Start of Excerpt provided

We propose to combine DCE and DSC-MRI in a simultaneous acquisition and processing scheme to provide more information for estimation of the arterial input function using multi-channel blind deconvolution. On simulated and flow-phantom data, we show that DCE-DSC blind deconvolution is superior to standard DCE blind deconvolution, especially for low signal-to-noise-ratio conditions.

Introduction

Lack of reliable methods for estimation of the arterial input function (AIF) is one of the main problems in DCE-MRI. Blind deconvolution1 is a method, where the AIF is estimated from selected tissue curves (channels) by fitting them with a convolutional pharmacokinetic model where the AIF is one term of the convolution. It avoids the problems of AIFs measured in large arteries (flow, partial-volume, saturation, dispersion artifacts) or population-based AIFs (ignoring subject-specific AIF variations). However, blind deconvolution is often an ill-posed or even non-unique inversion problem and additional information is needed to overcome it.

Methods

We propose a novel blind-deconvolution approach combining DCE and DSC signals. For this purpose, we have implemented simultaneous compressed-sensing DCE-DSC acquisition, using Multi-Echo Golden-Angle Stack-Of-Stars (MEGA-SOS), followed by total-variance image-sequence reconstruction2, separately for each slice and echo time, and fitting of the T2*-relaxation model to each voxel at each time instant3, leading to DCE and DSC tissue curves estimated for each voxel.
The mean DCE and DSC curves within the selected regions (channels) are then simultaneously fitted with the GCM model3, linking the DCE and DSC signals together, giving the estimated AIF (and perfusion parameters of the selected regions).
The methodology was validated on synthetic data (6 channels with randomly generated perfusion parameters, mice AIF model4, ATH pharmacokinetic model, 50 noise realizations per SNR). Dynamic-phantom data were measured with a 3T Siemens Prisma scanner with own implementation of the MEGA-SOS method (6 echoes with TE=2.5;5.2;7.9;10.6;13.3;16ms, TR=20ms, FA=30deg, 12 slices, FOV 150x150mm). An open-loop circuit with a dialyzer filter and a peristaltic pump (250 mL/min) was used. Contrast-agent boli were administered manually in the doses of 0.5 and 1.0 mL of 1:9 dilution of MultiHance (Bracco Imaging, Italy).

Results

DCE-DSC blind deconvolution outperformed the standard DCE version under low-SNR conditions up to SNR=6, concerning both the median error and the width of its confidence intervals (Fig.1), see also an example for SNR=1 and 5 (Figs.2,3).In the phantom experiment, 6 regions of defined lengths were drawn in the middle slice, starting at the proximal edge of the dialyzer (Fig.4) and processed with the DCE and DCE-DSC deconvolution methods (non-parametric AIF assumed). The accuracy was evaluated indirectly based on mean transit times, Tc, estimated for the regions, see description of Fig.5. While the DCE-DSC estimates of Tc were overlapping, the DCE estimates were not consistent.

End of Excerpt provided
Start of Information

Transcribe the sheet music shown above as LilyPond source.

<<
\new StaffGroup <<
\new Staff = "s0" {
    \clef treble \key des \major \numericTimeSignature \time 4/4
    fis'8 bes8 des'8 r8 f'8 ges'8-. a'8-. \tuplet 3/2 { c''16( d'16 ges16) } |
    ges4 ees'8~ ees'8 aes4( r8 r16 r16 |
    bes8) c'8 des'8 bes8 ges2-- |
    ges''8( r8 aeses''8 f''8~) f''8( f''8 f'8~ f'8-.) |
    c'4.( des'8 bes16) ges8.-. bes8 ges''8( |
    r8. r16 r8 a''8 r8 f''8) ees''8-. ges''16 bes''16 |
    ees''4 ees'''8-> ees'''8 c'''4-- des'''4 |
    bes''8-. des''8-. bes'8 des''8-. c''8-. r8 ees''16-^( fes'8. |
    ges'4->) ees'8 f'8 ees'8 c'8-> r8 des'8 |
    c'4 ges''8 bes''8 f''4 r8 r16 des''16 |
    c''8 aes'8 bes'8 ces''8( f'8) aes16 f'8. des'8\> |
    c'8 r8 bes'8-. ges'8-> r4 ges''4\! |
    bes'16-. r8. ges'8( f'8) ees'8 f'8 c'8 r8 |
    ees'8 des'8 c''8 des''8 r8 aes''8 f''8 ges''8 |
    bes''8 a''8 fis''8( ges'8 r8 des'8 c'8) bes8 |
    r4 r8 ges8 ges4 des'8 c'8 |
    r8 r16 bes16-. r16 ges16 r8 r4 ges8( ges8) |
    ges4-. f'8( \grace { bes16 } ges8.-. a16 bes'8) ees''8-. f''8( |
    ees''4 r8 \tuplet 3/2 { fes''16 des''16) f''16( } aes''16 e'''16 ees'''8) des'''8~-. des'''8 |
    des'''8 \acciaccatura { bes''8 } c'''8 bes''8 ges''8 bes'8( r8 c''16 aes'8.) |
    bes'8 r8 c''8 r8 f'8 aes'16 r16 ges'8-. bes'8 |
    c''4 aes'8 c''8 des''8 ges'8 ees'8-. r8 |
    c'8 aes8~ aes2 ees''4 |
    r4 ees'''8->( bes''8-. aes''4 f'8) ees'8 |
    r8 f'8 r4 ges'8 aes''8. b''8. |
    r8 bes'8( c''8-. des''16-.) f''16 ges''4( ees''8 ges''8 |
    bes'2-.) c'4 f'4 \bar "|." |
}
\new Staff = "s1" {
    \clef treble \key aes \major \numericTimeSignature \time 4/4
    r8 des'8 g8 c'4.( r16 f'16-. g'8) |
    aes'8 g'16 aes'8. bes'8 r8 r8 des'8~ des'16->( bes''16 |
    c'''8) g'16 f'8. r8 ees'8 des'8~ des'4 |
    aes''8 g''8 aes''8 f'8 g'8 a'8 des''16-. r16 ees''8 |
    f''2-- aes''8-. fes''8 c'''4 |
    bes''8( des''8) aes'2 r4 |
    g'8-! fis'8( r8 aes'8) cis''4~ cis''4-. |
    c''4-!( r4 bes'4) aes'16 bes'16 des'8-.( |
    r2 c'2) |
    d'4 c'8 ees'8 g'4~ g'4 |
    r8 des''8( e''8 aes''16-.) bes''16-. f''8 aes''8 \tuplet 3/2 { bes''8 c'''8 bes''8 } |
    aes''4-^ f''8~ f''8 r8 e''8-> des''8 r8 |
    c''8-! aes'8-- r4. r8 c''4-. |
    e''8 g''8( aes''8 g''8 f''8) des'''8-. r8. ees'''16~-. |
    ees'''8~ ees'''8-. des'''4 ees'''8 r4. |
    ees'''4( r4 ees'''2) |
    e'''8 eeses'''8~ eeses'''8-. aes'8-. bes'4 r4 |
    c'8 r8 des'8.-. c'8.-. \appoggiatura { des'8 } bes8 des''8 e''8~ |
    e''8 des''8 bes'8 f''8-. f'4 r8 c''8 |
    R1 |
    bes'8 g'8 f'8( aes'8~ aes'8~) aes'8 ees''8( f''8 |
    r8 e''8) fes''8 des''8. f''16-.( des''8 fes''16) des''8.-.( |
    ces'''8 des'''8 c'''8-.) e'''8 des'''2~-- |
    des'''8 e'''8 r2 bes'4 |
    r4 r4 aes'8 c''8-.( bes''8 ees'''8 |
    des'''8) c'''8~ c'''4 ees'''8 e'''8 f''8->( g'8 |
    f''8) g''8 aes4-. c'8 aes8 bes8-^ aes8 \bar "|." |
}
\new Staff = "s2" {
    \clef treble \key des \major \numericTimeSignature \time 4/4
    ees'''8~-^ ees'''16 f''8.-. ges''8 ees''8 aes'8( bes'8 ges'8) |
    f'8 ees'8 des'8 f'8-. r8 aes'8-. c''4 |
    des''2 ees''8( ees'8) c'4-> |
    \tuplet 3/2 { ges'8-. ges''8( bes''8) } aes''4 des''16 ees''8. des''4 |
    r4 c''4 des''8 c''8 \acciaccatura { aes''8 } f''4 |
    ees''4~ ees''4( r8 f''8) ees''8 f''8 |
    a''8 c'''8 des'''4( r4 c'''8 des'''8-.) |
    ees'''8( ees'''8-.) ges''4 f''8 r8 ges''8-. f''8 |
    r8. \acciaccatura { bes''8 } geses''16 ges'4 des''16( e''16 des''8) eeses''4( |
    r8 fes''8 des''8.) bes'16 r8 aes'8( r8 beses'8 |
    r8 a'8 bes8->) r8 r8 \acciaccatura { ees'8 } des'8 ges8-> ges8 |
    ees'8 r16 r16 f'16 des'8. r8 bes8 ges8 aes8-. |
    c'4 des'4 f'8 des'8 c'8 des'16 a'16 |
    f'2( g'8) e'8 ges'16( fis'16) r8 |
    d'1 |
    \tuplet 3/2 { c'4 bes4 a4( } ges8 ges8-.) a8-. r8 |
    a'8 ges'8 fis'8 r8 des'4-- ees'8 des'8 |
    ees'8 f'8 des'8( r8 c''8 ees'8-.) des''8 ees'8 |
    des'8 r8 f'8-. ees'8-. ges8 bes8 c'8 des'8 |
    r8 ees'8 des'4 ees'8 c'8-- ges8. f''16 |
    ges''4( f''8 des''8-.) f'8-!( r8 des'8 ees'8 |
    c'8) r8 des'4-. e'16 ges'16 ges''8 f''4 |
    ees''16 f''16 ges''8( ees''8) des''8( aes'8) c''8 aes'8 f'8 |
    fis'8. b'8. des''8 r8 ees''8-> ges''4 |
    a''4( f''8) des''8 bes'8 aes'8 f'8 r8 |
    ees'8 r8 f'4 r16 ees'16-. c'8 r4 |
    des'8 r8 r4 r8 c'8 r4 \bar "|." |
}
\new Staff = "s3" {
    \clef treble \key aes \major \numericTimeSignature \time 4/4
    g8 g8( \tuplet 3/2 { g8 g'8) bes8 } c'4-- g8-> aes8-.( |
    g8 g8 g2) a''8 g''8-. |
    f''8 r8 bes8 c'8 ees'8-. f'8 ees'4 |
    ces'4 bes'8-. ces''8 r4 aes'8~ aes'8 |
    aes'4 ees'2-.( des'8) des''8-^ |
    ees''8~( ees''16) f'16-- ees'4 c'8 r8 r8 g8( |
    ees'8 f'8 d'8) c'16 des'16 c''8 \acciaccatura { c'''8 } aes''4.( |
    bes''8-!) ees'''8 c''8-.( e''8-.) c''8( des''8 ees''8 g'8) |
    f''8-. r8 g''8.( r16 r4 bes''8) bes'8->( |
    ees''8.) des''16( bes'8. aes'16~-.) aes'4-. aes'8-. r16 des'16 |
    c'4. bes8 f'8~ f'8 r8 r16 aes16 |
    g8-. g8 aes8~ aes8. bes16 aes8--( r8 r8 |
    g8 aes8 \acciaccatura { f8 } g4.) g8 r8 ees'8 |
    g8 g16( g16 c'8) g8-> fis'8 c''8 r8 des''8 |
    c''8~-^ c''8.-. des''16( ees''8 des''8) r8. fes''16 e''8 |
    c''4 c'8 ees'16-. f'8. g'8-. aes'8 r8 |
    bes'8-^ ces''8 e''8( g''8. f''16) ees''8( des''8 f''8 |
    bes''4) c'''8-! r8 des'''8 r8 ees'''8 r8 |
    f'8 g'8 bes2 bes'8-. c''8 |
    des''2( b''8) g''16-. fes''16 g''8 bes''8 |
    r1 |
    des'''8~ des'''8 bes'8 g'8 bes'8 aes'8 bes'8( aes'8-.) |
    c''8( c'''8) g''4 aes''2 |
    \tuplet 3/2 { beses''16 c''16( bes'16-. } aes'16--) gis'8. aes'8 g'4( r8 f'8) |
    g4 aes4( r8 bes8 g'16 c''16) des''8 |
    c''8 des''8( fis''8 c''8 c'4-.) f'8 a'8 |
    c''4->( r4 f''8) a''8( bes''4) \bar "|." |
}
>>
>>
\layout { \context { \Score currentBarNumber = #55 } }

End of Information

__Exercise brief__
In the text on DCE-DSC blind deconvolution above, list every kind of artifact it names as a problem of AIFs measured in large arteries.

__Result of this exercise__
- flow
- partial-volume
- saturation
- dispersion